Dayton drivers better compensated than most

RTA driver pay is high compared to similar transit systems in the U.S. and the major ones in Ohio, the Dayton Daily News found. The average Greater Dayton RTA driver’s income in 2008 was $47,839 annually, placing RTA second to Cleveland and ahead of larger systems in Columbus and Cincinnati.

RTA’s highest hourly pay rate for drivers is $22.62, behind only Columbus and Cleveland in the group, which also included “peer” systems serving Akron, Toledo, northern Kentucky, Indianapolis, Louisville, Oklahoma City, Albany, N.Y. and El Paso, Texas.

RTA’s highest salary — $184,783 in taxable income paid to Donaghy last year — ranked first among the nine surveyed systems that do not contract out with private firms for executive management services. That put Donaghy’s 2008 pay higher than the $180,822 paid to the transit chief executive in Cleveland and the $153,038 paid to the top official at the Columbus system, also larger than the Greater Dayton RTA. Cincinnati contracts for management services so a comparative salary was unavailable.

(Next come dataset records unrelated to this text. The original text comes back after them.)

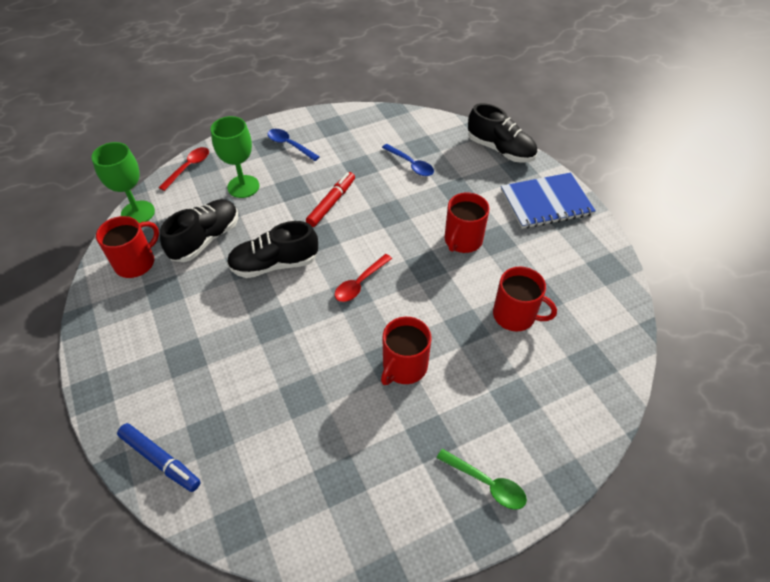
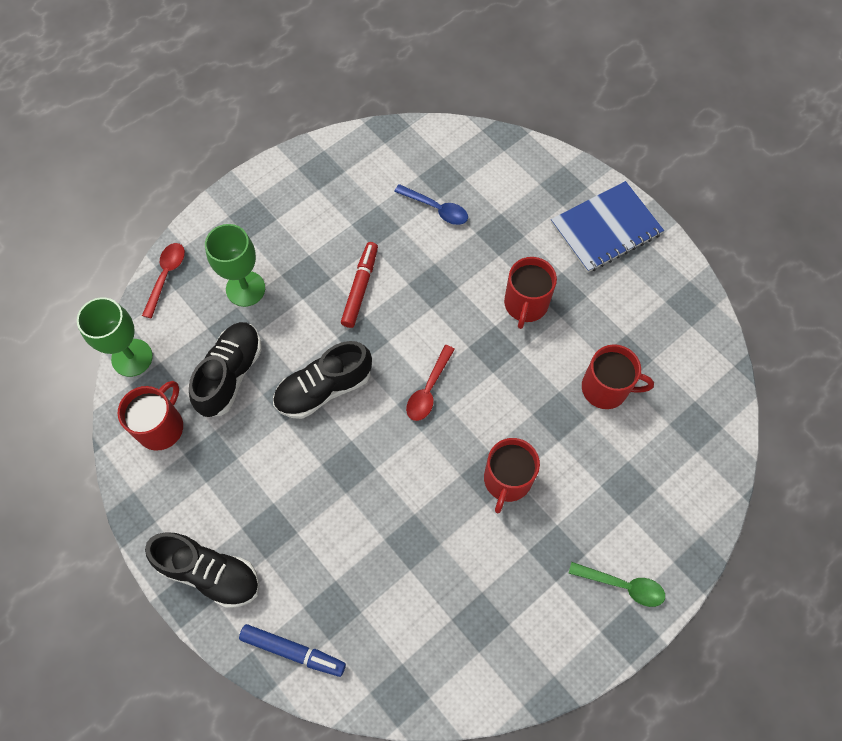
camera: 15 degrees left, 15 degrees up
blue spoon [268,129,320,161] -> none
black shoe [468,103,537,163] -> black shoe moved to [145,532,260,608]

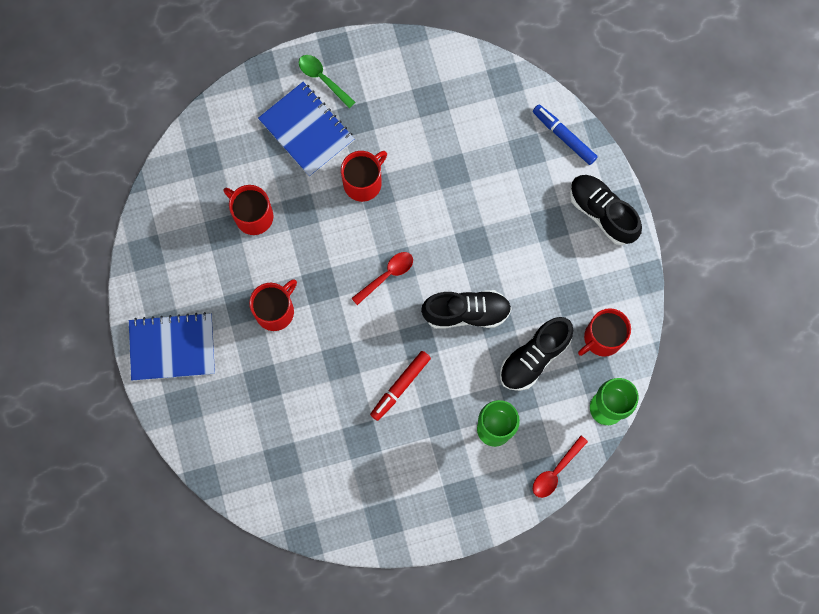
camera: 155 degrees left, 10 degrees up
blue spoon [394,184,468,225] -> none
none -> blue notebook [258,82,355,177]

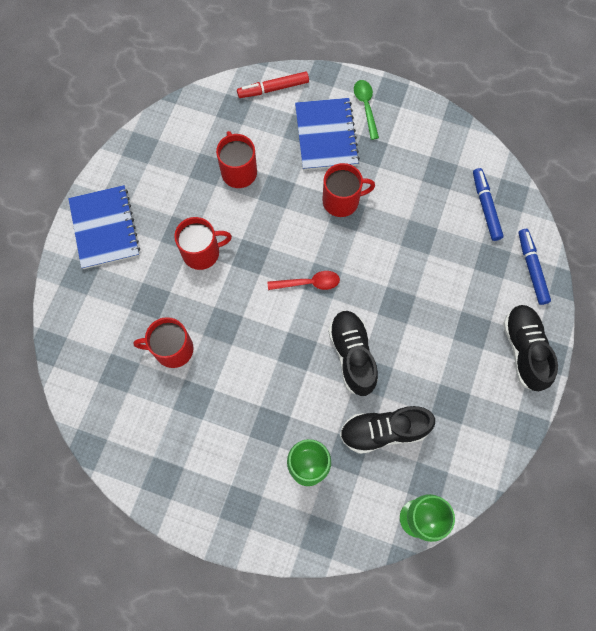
camera: 35 degrees right, 5 degrees down
blue notebook [129,312,215,381] -> blue notebook turned 45 degrees clockwise [68,185,140,269]
red marker [370,351,431,421] -> red marker moved to [237,72,309,98]
black shoe [421,290,512,329] -> black shoe turned 135 degrees counterclockwise [328,310,378,396]
red spoon [533,436,588,498] -> none
red mug [578,308,631,356] -> red mug moved to [133,317,194,368]
none -> blue marker [473,168,504,241]

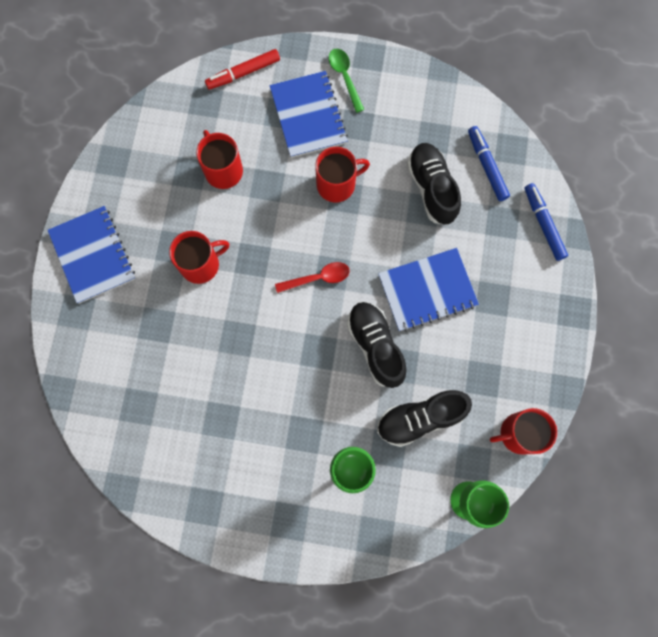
camera: 10 degrees left, 5 degrees up
red mug [133,317,194,368] -> red mug moved to [490,408,557,455]
black shoe [503,305,558,391] -> black shoe moved to [407,143,461,225]
none -> blue notebook [378,248,479,331]

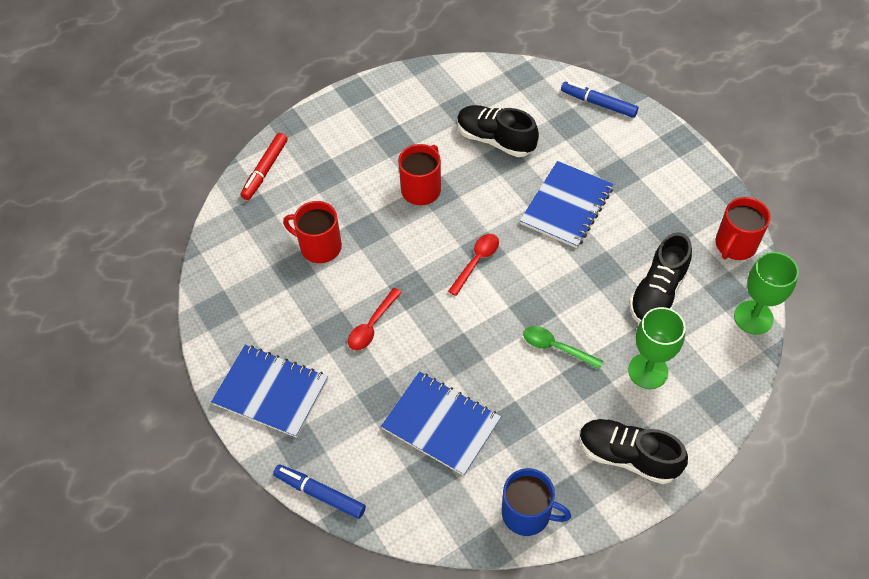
camera: 40 degrees left, 20 degrees down
red mug [169,231,229,284] -> red spoon [348,288,402,350]
blue notebook [270,71,348,158] -> blue notebook moved to [381,372,501,476]
green spoon [329,49,364,113] -> green spoon moved to [523,326,603,370]
black shoe [347,302,406,388] -> black shoe moved to [579,419,688,484]
blue marker [468,126,510,201] -> blue marker moved to [273,464,366,519]
none -> blue mug [502,468,571,536]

RELATED: Some RTA workers may earn close to $100,000 a year

Donaghy was the second highest paid public executive in Montgomery County last year, ranking below Sinclair Community College President Steven Johnson, whose taxable income was $274,419 last year, according to Sinclair spokeswoman Natasha Baker. Montgomery County Administrator Deborah Feldman ranks third at $179,729 and Dayton City Manager Rashad Young is fourth at $150,806.

“It is a lot of money. I’d be the first to admit that,” Donaghy said of his salary. “I work hard to give the board here the equivalent of twice what they pay me.”

Bucklew said a pay freeze Donaghy agreed to this year will mean he won’t get about $15,000 in bonus payments made last year. And, said Bucklew, compared to former Executive Director Minnie Fells Johnson, Donaghy is a more “cost-effective executive director that people in the community can work with.”

“Mark is committed to the Dayton area and to us,” said Bucklew. “I think Mark is compensated appropriately for our market and for RTA.”